> GIVEN PASSAGE:
## BEGIN
Re: XLog size reductions: smaller XLRec block header for PG17

From: Robert Haas <robertmhaas(at)gmail(dot)com>
To: Heikki Linnakangas <hlinnaka(at)iki(dot)fi>
Cc: Aleksander Alekseev <aleksander(at)timescale(dot)com>, PostgreSQL Hackers <pgsql-hackers(at)postgresql(dot)org>, vignesh C <vignesh21(at)gmail(dot)com>, Matthias van de Meent <boekewurm+postgres(at)gmail(dot)com>, Andres Freund <andres(at)anarazel(dot)de>, Dilip Kumar <dilipbalaut(at)gmail(dot)com>
Subject: Re: XLog size reductions: smaller XLRec block header for PG17
Date: 2024-02-02 15:42:54
Message-ID: CA+Tgmob2wDLyE6SeQ0XCED17RJfPyo4WLFL4GW13-ZK6Co67VA@mail.gmail.com
Views: Raw Message | Whole Thread | Download mbox | Resend email
Thread:
Lists: pgsql-hackers

On Fri, Feb 2, 2024 at 8:52 AM Heikki Linnakangas <hlinnaka(at)iki(dot)fi> wrote:
> To shrink OIDs fields, you could refer to earlier WAL records. A special
> value for "same relation as in previous record", or something like that.
> Now we're just re-inventing LZ-style compression though. Might as well
> use LZ4 or Snappy or something to compress the whole WAL stream. It's a
> bit tricky to get the crash-safety right, but shouldn't be impossible.
>
> Has anyone seriously considered implementing wholesale compression of WAL?

I thought about the idea of referring to earlier WAL and/or undo
records when working on zheap. It seems tricky, because what if replay
starts after those WAL records and you can't refer back to them? It's
OK if you can make sure that you never depend on anything prior to the
latest checkpoint, but the natural way to make that work is to add
more looping like what we already do for FPIs, and then you have to
worry about whether that extra logic is going to be more expensive
than what you save. FPIs are so expensive that we can afford to go to
a lot of trouble to avoid them and still come out ahead, but storing
the full OID instead of an OID reference isn't nearly in the same
category.
## END
> Element placement data:
## BEGIN
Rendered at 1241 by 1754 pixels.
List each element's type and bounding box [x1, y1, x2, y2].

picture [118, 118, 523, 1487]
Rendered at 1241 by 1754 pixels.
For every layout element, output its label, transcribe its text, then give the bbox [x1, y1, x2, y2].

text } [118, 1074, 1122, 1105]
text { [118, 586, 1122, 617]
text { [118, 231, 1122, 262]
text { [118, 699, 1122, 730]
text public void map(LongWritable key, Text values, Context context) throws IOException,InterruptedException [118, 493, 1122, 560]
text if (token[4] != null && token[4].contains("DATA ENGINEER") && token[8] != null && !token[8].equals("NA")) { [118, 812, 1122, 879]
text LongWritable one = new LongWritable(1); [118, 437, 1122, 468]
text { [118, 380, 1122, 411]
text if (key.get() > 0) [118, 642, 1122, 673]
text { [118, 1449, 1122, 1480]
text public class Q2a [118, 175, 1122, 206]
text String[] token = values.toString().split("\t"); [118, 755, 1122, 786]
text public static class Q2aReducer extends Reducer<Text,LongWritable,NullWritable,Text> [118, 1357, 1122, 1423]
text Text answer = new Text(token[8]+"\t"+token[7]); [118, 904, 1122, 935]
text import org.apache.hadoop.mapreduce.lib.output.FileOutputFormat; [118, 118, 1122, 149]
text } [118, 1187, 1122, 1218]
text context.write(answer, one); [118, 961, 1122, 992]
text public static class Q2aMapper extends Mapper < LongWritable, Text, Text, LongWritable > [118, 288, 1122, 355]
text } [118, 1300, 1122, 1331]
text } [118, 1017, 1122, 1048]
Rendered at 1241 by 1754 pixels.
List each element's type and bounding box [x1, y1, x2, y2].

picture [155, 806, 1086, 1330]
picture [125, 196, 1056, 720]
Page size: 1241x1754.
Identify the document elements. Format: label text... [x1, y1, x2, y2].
## END
> REQUIREMENT: Can you echo the mailing-list reply on WAL compression word for word, starting at "On Fri, Feb" and ending at "something like that."?

> EXERCISE SOLUTION:
On Fri, Feb 2, 2024 at 8:52 AM Heikki Linnakangas <hlinnaka(at)iki(dot)fi> wrote:
> To shrink OIDs fields, you could refer to earlier WAL records. A special
> value for "same relation as in previous record", or something like that.